SAINT-PAIR, GRANVILLE
Fernand Fleuret, le Chevalier de la Manche,
par Emmanuel Pollaud-Dulian
(extrait)
Quant à moi, je ne faisais rien
que de regretter la Normandie
et sonder l’abîme de l’avenir.
F. Fleuret
Mettre ses pas dans ceux de Fernand Fleuret, c’est retracer le voyage sentimental qui a formé l’imaginaire d’un écrivain aussi original que méconnu. Né en Lorraine en 1883, Fleuret choisit de faire couler dans ses veines le sang normand « avec son mépris des morales, des règles et des lois ». Animé par l’esprit de rébellion, ce catholique tourmenté s’identifie aux poètes bretteurs du xvie et se veut « un libertin pour ceux qui croient ; un libertin pour ceux qui ne croient pas ».
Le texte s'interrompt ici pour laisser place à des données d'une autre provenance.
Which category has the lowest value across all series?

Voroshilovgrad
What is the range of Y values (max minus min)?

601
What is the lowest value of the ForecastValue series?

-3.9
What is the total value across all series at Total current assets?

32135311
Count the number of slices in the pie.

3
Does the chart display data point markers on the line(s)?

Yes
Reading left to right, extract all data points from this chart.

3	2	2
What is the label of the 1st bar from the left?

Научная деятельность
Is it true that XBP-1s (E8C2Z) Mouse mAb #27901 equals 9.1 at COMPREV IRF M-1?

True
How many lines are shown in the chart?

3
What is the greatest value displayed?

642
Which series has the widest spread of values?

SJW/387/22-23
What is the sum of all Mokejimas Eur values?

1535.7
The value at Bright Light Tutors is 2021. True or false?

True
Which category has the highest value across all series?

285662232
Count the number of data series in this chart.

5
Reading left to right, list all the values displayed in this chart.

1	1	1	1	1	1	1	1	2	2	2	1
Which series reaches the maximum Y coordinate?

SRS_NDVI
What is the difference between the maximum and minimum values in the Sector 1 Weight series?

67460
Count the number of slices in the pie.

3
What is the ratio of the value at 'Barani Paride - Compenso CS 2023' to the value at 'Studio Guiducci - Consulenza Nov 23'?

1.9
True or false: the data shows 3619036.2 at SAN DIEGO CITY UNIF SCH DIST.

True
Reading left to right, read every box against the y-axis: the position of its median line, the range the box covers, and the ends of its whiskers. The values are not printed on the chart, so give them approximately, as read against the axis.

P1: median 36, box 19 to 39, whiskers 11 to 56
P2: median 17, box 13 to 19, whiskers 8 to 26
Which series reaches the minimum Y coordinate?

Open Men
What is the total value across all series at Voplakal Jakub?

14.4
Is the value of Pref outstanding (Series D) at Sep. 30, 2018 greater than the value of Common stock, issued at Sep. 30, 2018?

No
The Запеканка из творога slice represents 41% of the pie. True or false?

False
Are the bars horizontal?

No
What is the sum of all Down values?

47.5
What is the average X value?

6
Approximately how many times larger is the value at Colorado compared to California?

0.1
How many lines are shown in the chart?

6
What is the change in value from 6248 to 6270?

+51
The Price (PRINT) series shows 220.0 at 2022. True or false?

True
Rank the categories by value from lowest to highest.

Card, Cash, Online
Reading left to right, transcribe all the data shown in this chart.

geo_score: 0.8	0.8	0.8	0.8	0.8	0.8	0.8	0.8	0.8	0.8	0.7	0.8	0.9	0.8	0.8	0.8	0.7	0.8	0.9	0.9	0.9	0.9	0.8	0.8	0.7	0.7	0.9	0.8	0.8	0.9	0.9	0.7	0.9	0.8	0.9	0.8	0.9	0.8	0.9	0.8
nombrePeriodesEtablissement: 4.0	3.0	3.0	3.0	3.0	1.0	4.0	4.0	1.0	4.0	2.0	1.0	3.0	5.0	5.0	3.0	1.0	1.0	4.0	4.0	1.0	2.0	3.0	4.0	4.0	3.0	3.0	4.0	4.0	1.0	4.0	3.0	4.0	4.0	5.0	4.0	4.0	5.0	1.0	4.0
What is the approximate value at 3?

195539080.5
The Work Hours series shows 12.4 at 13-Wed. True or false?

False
Il a sept ans lorsqu’il découvre la Normandie. Fuyant un mari joueur et volage, sa mère cherche refuge auprès de ses parents, les Perrin, négociants retirés à Saint-Pair-sur-Mer. Mal accueillie, la fille prodigue s’exile en Angleterre et abandonne Fernand aux deux vieillards maussades.
L’enfant en blouse à col marin grandit dans une grosse villa sans charme qui tourne le dos à la mer. Il emmène son chien pour de longues balades à travers la campagne : « J’étais seul avec ma peine, en ce lieu qui ressemblait à mon cœur prématuré. Je n’ai pas entendu le fatal Ménétrier dont l’odeur de terreau flottait autour de moi, mais j’apprenais à te savourer en secret, harmonieuse enchanteresse de mes jours, Mélancolie ! »
Paysages et légendes lui façonnent « une âme d’autrefois ». Il rêve de jeunes filles vêtues comme au temps de Mozart, qui lui offrent des tartines de miel et du vin de Tokay, ou décide que les Perrin ont bâti leur villa sur le tombeau d’un chef viking, dont on a jeté les cendres à la mer et emporté le sarcophage au musée d’Avranches : « Ce sarcophage m’appartient et un jour je ferai un boucan de tous les diables pour rentrer en sa possession. »
Pensionnaire au Petit Séminaire de Mortain, il s’enivre du sombre romantisme des lieux : « Une plaine immense s’étend au pied de ce pays montagneux. Il y brille souvent plusieurs arcs-en-ciel qui mesurent l’étendue de sa tristesse. Des dolmens et des pierres levées, couverts d’un lichen lépreux, semblent attester que la terre est morte. »
[…]
Extrait de l’ouvrage : Balade dans la Manche, sur les pas des écrivains (c) Alexandrines, mars 2006.